• _Texte d'étude_:
▼▼▼

ENVIRONNEMENT – ENQUÊTES ET REPORTAGES – PARCS NATIONAUX – EL WATAN WEEK END/SALIM SADKI
Nos parcs nationaux manquent de vie
(C) Par Salim Sadki, El Watan Week end, vendredi 16 août 2013
Qu’ils soient anciens ou récents, grands ou petits, nos parcs animaliers ne jouissent pas toujours des meilleures conditions pour répondre à leur vocation originelle : celle de constituer un lieu de découvertes et de détente. Suivez El Watan Week-end pour une petite balade.
On dénombrait 19 parcs animaliers pour l’Algérie. Beaucoup ont disparu comme ceux de Batna, Béchar, du Centre national de recherches sur les zones arides (CRDZA) à Beni Abbès, de Beni Saf, de Bou Saâda, de Djelfa, de Djemaâ (Biskra) ou encore celui de Laghouat. N’existent aujourd’hui que ceux de Tlemcen, d’Oran, de Taza (Jijel), de Sétif, de Ghardaïa, de Braptia à El Kala (El Tarf) et à Alger celui de Ben Aknoun (PLZA) et celui du Hamma. Les parcs animaliers ouverts au public, car autrefois les souverains du Maghreb entretenaient pour leurs plaisir et loisirs leurs propres ménageries, sont apparus sous la colonisation française. C’était plus des collections vivantes d’une faune exotique. A l’exception du zoo du Hamma et celui du CRDZA, aucun n’a survécu à l’indépendance. Aujourd’hui, on en compte 8, dont la moitié privés, sont l’œuvre de la famille Hadj Aïssa de Ghardaïa. Les 4 autres sont publics, deux sont à Alger, le plus grand, celui de Ben Aknoun, a quelques vagues ressemblances avec les zoos d’ailleurs, et celui, plus petit, du Hamma. Ceux qui restent, les parcs de Taza à Jijel et de Braptia à El Kala, gérés tous deux par le PLZA, sont l’œuvre de Ahmed Maâbed, wali d’El Tarf après avoir été celui de Jijel.

▲▲▲

• _Consigne A_:
Comptez les lignes des entrées où figure la chaîne « True », puis donnez uniquement ce nombre.
L'article et les entrées ne viennent pas de la même source.

• _Données à traiter_:
▼▼▼

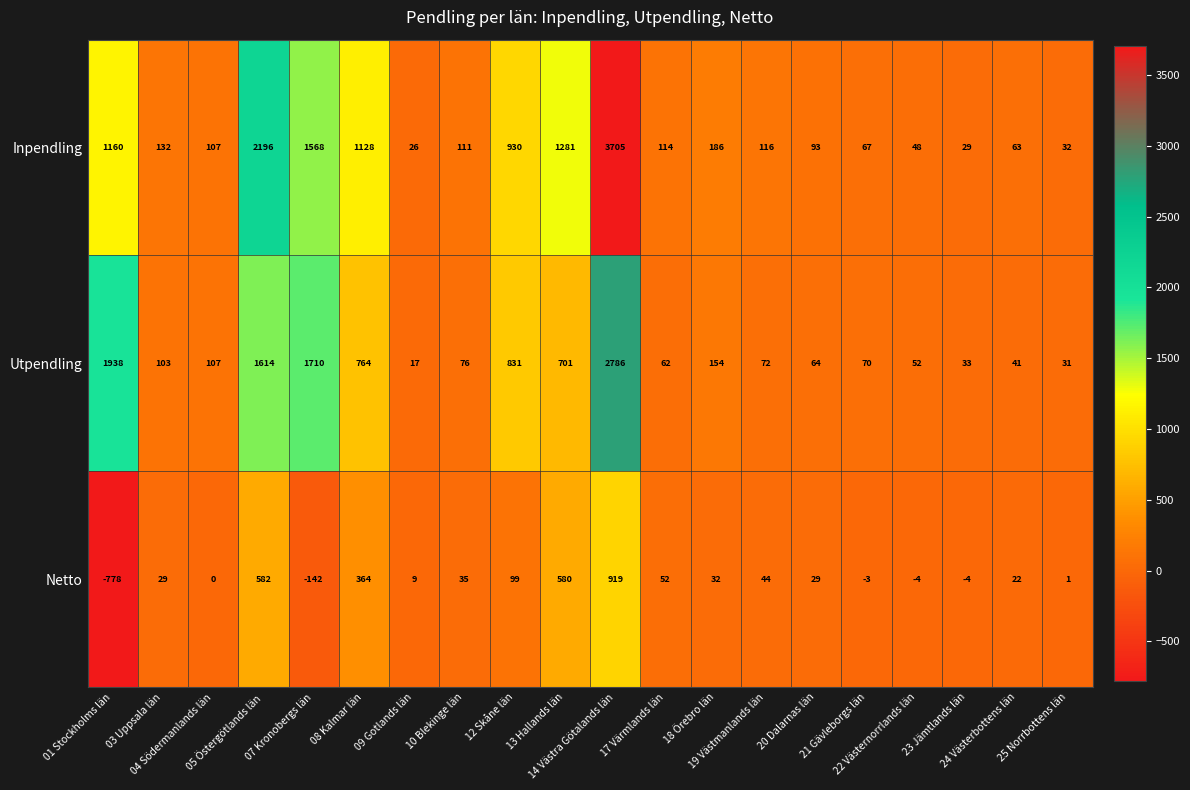

List the series in order of their peak value, lowest first.

Netto, Utpendling, Inpendling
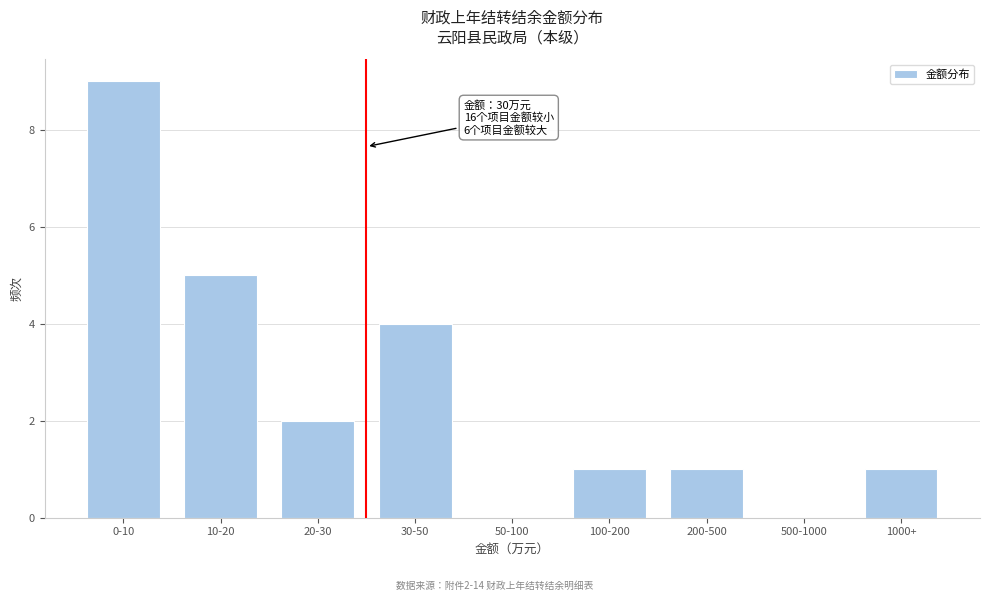

Reading left to right, transcribe all the data shown in this chart.

0-10=9	10-20=5	20-30=2	30-50=4	50-100=0	100-200=1	200-500=1	500-1000=0	1000+=1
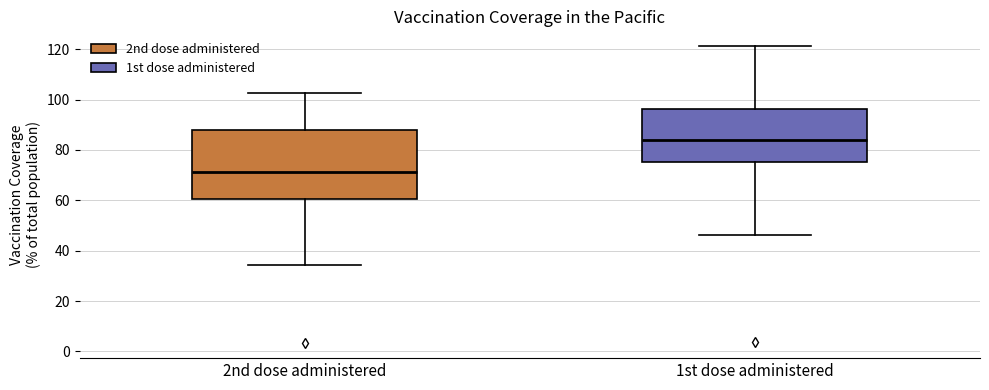

Which box has the highest median line?

1st dose administered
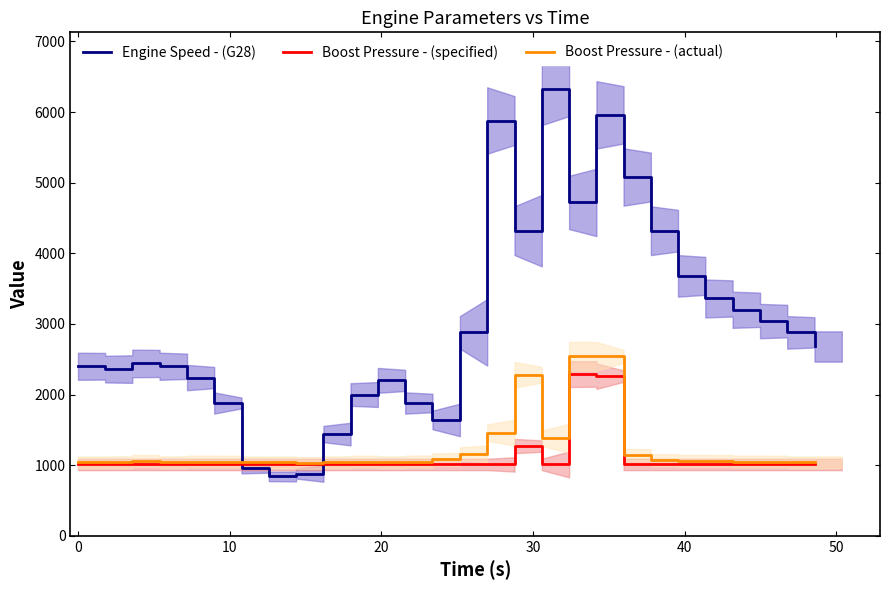

True or false: Boost Pressure - (actual) and Engine Speed - (G28) cross at least once.

True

▲▲▲

• _Consigne B_:
Réécrivez sous forme de liste le paragraphe de l'article qui commence par « On dénombrait 19 parcs animaliers » en conservant ses faits principaux.

• _Réponse A_:
2

• _Réponse B_:
- L'Algérie comptait 19 parcs animaliers. Beaucoup ont disparu, dont ceux de Batna, de Béchar, du CRDZA à Beni Abbès, de Beni Saf, de Bou Saâda, de Djelfa, de Djemaâ (Biskra) et de Laghouat.
- Il reste ceux de Tlemcen, d'Oran, de Taza (Jijel), de Sétif, de Ghardaïa et de Braptia à El Kala (El Tarf). À Alger, il reste ceux de Ben Aknoun (PLZA) et du Hamma.
- Autrefois, les souverains du Maghreb avaient leurs propres ménageries. Les parcs ouverts au public sont apparus sous la colonisation française. C'étaient surtout des collections vivantes de faune exotique.
- Seuls le zoo du Hamma et celui du CRDZA ont survécu à l'indépendance.
- On compte aujourd'hui 8 parcs. La moitié sont privés et sont l'œuvre de la famille Hadj Aïssa de Ghardaïa.
- Les 4 parcs publics :
  - à Alger, celui de Ben Aknoun, le plus grand, qui ressemble vaguement aux zoos d'ailleurs, et celui du Hamma, plus petit ;
  - ceux de Taza à Jijel et de Braptia à El Kala, tous deux gérés par le PLZA. Ils sont l'œuvre d'Ahmed Maâbed, wali d'El Tarf après avoir été celui de Jijel.